The South African Revenue Service said the country imported more than 500,000 tons of Iranian crude in March, up from 400,000 tons the previous month.

South Africa has come under western pressure to cut Iranian crude imports as part of sanctions designed to halt Tehran’s pursuit of nuclear weapons, but the response from diplomatically non-aligned Pretoria has been unclear.

South Africa could take an economic hit if it does not comply, according to BusinessDay.

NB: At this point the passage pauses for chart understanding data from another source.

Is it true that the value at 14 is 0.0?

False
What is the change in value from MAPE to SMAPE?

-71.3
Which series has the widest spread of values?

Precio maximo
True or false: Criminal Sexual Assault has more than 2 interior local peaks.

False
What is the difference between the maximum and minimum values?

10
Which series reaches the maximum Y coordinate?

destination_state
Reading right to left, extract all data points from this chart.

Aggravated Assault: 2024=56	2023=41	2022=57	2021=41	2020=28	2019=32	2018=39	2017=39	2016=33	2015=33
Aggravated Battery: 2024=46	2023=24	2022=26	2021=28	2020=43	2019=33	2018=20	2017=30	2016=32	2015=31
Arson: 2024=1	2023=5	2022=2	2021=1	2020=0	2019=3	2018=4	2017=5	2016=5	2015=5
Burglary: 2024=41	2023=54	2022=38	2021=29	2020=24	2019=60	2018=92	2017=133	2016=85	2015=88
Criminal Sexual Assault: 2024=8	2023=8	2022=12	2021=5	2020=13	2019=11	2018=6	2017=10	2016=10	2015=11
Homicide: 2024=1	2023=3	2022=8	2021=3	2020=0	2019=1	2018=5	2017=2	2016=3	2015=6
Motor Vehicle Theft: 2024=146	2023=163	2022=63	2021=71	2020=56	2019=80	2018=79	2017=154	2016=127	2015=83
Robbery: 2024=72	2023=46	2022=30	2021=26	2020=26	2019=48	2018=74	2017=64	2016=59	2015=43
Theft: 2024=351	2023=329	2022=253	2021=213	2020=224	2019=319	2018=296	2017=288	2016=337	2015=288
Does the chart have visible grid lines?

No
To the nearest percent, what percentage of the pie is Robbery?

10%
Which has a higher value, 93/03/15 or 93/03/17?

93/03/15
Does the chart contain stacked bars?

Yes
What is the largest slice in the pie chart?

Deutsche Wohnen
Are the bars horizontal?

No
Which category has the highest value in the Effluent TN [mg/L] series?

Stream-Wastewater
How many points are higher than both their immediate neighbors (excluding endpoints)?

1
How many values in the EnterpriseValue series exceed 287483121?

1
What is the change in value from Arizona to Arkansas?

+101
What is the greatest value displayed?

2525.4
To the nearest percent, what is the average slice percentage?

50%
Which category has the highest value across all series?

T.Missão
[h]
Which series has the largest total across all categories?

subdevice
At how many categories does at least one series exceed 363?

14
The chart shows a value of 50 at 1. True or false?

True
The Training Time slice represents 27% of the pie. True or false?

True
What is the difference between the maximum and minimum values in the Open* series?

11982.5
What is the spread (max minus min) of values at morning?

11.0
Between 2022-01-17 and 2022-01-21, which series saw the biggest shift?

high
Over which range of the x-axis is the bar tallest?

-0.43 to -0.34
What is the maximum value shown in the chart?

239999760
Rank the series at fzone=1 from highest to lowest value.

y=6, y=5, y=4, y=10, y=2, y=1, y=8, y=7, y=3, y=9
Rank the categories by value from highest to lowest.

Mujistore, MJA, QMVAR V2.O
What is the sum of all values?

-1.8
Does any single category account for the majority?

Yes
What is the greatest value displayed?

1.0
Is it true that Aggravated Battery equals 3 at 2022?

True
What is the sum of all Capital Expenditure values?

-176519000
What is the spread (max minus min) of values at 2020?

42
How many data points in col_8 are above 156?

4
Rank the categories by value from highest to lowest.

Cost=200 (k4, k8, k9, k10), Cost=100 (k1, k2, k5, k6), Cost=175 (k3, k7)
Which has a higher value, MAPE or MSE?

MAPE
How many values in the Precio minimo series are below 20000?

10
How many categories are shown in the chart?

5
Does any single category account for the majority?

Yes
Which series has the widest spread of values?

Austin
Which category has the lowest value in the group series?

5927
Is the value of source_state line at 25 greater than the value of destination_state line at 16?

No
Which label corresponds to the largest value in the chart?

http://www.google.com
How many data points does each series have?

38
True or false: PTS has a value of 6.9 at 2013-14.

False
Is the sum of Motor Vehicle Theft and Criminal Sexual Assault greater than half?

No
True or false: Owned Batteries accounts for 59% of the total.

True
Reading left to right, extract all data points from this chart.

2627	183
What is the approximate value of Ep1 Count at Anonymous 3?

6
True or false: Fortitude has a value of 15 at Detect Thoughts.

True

Its Iranian crude imports declined between October and January, when they reached zero, but began rising again in February.

Neither the Foreign Affairs ministry nor the Department of Energy were willing to comment.

The Zimbabwe paper NewsDay tells us that the jury is still out on the international war crimes system.

According to the article, the war crimes conviction of former Liberian President Charles Taylor may have been seen in some quarters as a victory for global justice, but a backlash against costly, lengthy international tribunals is also underway.

Human rights groups and western governments in particular welcomed the Taylor verdict, saying it stood as a warning to others that while the wheels of justice might take a long time to turn, the age of impunity for national leaders was over.

But with the United Nations-backed "hybrid" court trial - including both international and Sierra Leonean members - taking a decade and costing an estimated 37.7 million euros, some see that view as simplistic.

Some put the cost of the entire Sierra Leone tribunal process at as much as 151 million euros, while British newspapers have complained that plans for Taylor to serve his sentence in a British prison could cost taxpayers up to 122,000 euros a year.